Che sei nei cieli. Per Matteo il regno non è il regno di Dio, ma il regno dei cieli. “Padre nostro che sei nei cieli” indica un padre che è vicino, ecco il simbolo paterno, ma che è anche imprendibile. Per l’ebraismo Dio si rende vicino. ma non è un Dio manipolabile, non posso padroneggiarlo, non posso forgiarlo. Per Matteo non bisogna usare troppo sovente il nome di Dio. Il cielo è il simbolo della vita di Dio non perché Dio abbia fatto la casa nel cielo, ma perché dal cielo è un Dio sovranazionale, è un Dio che guarda tutta l’umanità.  Belli i midrash ebraici che raccontano del Dio che ha liberato Israele, ma non si è fermato ad Israele, e tutte le volte che Israele vuole prendere Dio, Lui se la svigna. Il profeta Ezechiele dice che avevano imprigionato la shechinà, la presenza di Dio, nel tempio, e Dio fa venire alcuni arcangeli e dice: ‘portatemi altrove, perché dove mi imprigionano io scappo’. Questo sì che dovrebbe far pensare le nostre chiese!

Obiettivo del compito:
Elenca tutti i nomi propri di persona o di popolo presenti nel brano sul Padre nostro, escluso Dio.

Materiale fornito:
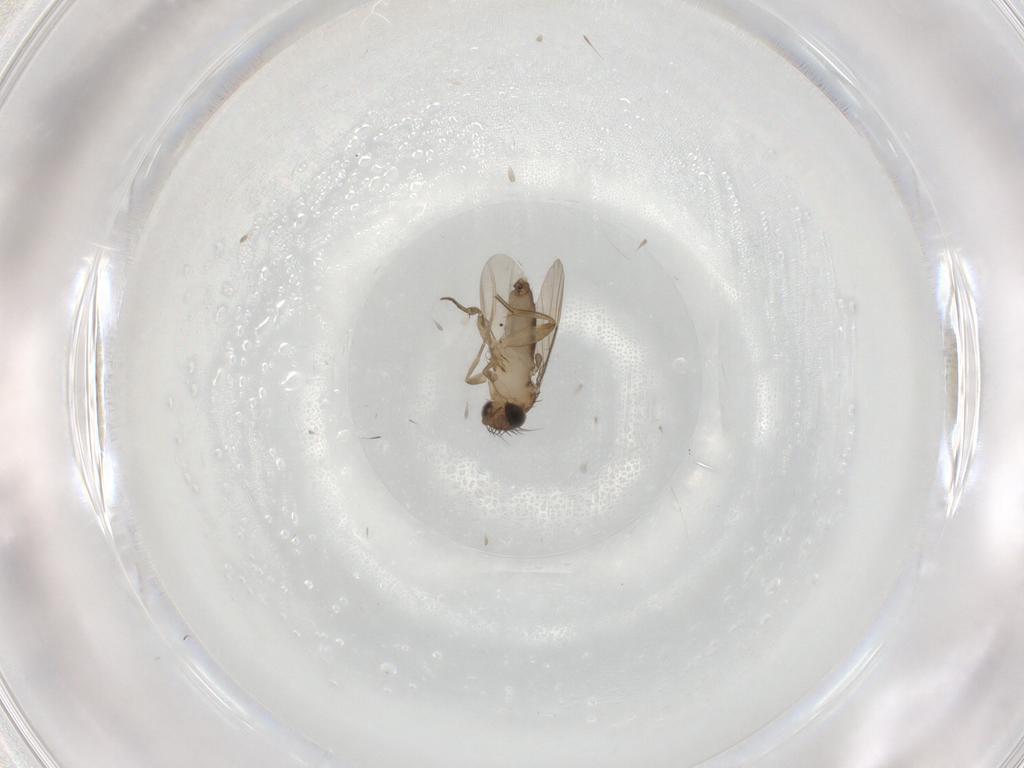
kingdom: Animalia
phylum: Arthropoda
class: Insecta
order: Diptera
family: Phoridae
...
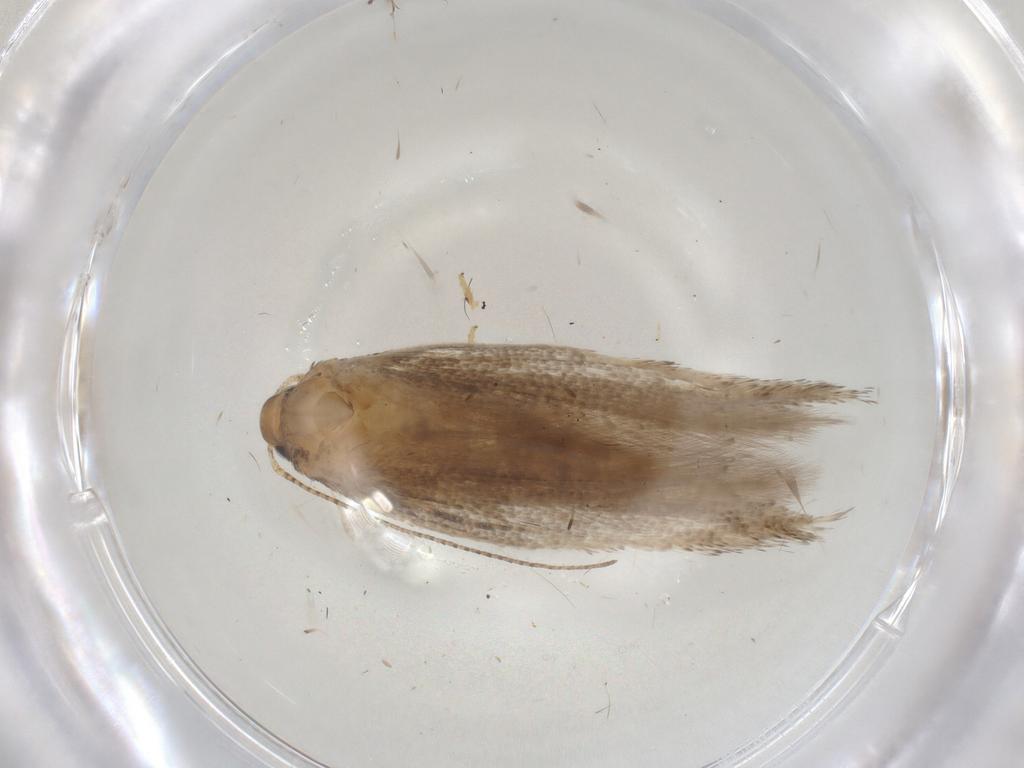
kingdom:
==
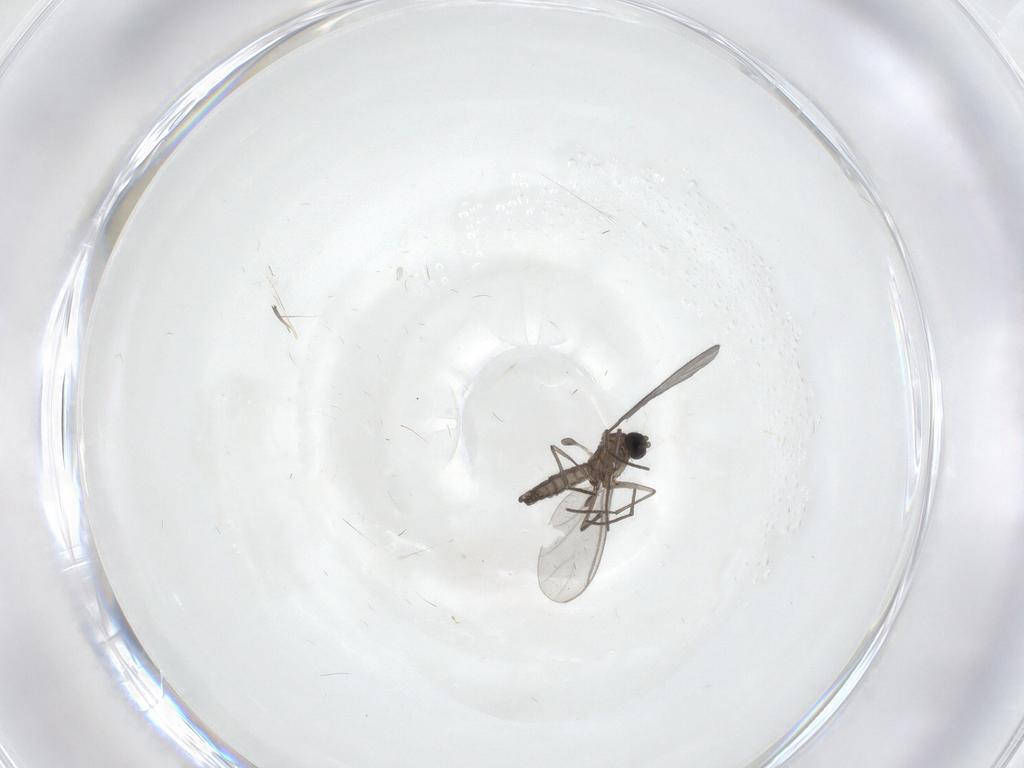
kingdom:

Compito svolto:
Matteo, Israele, Ezechiele